Following his release from jail back in June, Chris Brown and Drake surprised fans when they patched things up and hit the studio together. They then took it one step further and really shocked viewers by appearing together in a skit for the ESPYS in July.

As he gears up for the release of his new album X on Tuesday, Breezy opened up about his former rival in an interview with MTV News’ Sway Calloway.

It was Drake’s camp who approached Brown with the idea. “Especially after getting out of jail, going through whatever I’m going through, I just didn’t have any animosity towards anybody. I’m just focused on me and what I was doing,” said Brown.

“I wanted to be able to bring light to the situation and just grow up. I’m 25 and I’m not getting younger. You can’t walk around holding grudges, looking over your shoulder, being negative all the time. I’m tired of being looked at as the aggressor, so I just wanted to show my maturity.”

But they didn’t need a therapy session to resolve their issues. “We’re young, so it’s not like [we had] a pow wow over tea or nothing,” he said. “It didn’t need to be explained. It wasn’t no problem.”

When they were in the studio, they realized they had different recording habits. “[Drake] was like, ‘Oh, man, I need to have my studio like this,’” said Brown. “My vibe is a little different—I like to have a party. It’s like the club in my studio with 15 or 20 girls, a couple of my homies, couple drinks, everybody’s having fun. I just get the vibe off the energy from them.”

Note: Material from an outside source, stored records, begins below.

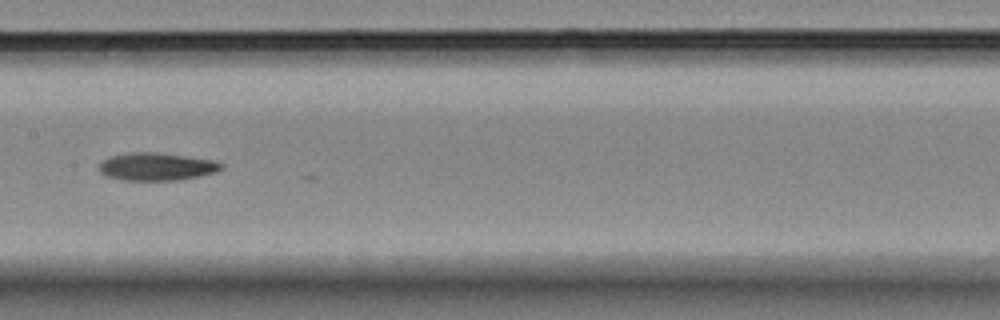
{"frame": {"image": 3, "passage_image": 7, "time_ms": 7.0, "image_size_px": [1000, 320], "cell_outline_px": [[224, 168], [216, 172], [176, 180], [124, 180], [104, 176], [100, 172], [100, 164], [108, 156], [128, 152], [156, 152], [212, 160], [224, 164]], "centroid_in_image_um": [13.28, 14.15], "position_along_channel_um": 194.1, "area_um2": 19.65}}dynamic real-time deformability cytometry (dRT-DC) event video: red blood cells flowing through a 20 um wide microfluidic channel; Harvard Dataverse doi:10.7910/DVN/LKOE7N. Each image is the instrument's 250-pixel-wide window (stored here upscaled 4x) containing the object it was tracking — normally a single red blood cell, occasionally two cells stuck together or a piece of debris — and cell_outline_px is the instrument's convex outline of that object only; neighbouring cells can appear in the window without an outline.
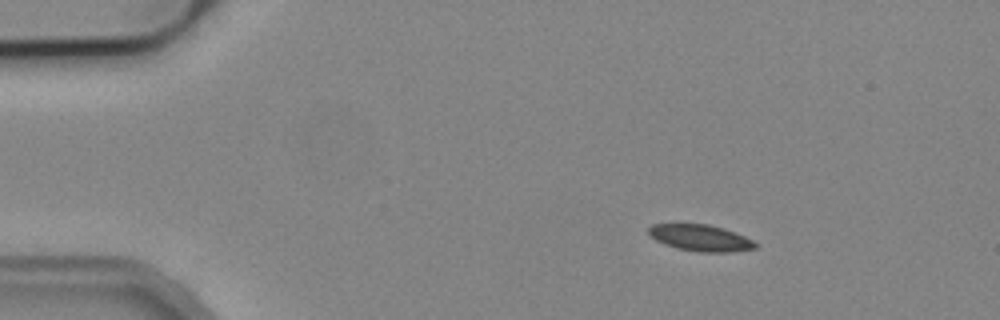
{"species": "common noctule bat (a hibernating species)", "species_latin": "Nyctalus noctula", "temperature_condition": "cold", "stored_images_in_passage": 5, "camera_frame_rate_fps": 3000, "um_per_image_px": 0.085, "animal": {"sex": "male", "body_mass_g": 19.2, "forearm_length_mm": 51.8}, "frame": {"image": 1, "passage_image": 1, "time_ms": 0.0, "image_size_px": [1000, 320], "cell_outline_px": [[756, 248], [732, 252], [700, 252], [676, 248], [664, 244], [648, 236], [648, 228], [652, 224], [708, 224], [724, 228], [744, 236], [752, 240], [756, 244]], "centroid_in_image_um": [59.51, 20.22], "position_along_channel_um": 25.5, "area_um2": 16.47}}
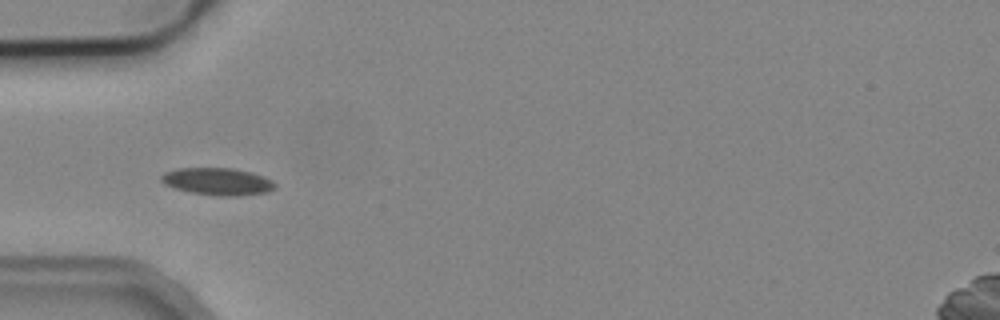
{"frame": {"image": 2, "passage_image": 3, "time_ms": 3.0, "image_size_px": [1000, 320], "cell_outline_px": [[276, 188], [268, 192], [236, 196], [216, 196], [192, 192], [176, 188], [164, 184], [160, 180], [160, 176], [164, 172], [180, 168], [232, 168], [252, 172], [264, 176], [272, 180], [276, 184]], "centroid_in_image_um": [18.52, 15.42], "position_along_channel_um": 66.5, "area_um2": 18.15}}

But Brown is unsure where their collaboration will end up.

“Working on music is something we’re gonna continuously try to do and make happen,” he revealed. “I know it’ll be a big thing for the fans if they hear a song—but it has to be the right song, for both of us, at the end of the day.”

Drake & Chris Brown in studio

Additionally, Chris shared what advice he would give to ex-Baltimore Raven Ray Rice or anyone dealing with domestic violence.

“I think help is great,” he added. “I still talk to my therapist twice a week, and it helps me to…if I’m frustrated and I’m dealing with something, to vent and say what I’m going through so I can hear from an actual clinical person, ‘this is how you should react,’ or ‘it’s good to feel this way because feelings, emotions, and energy are supposed to come and go. It’s not supposed to stay there, you’re not supposed to keep it inside, because it’ll bottle up and you’ll become a monster.”

But he stopped short of passing judgement. “To Ray, or anybody else—because I’m not better than the next man—I can just say I’ve been down that road. I deal with situations and I’ve made my mistakes too, but it’s all about how you push forward and how you control yourself.”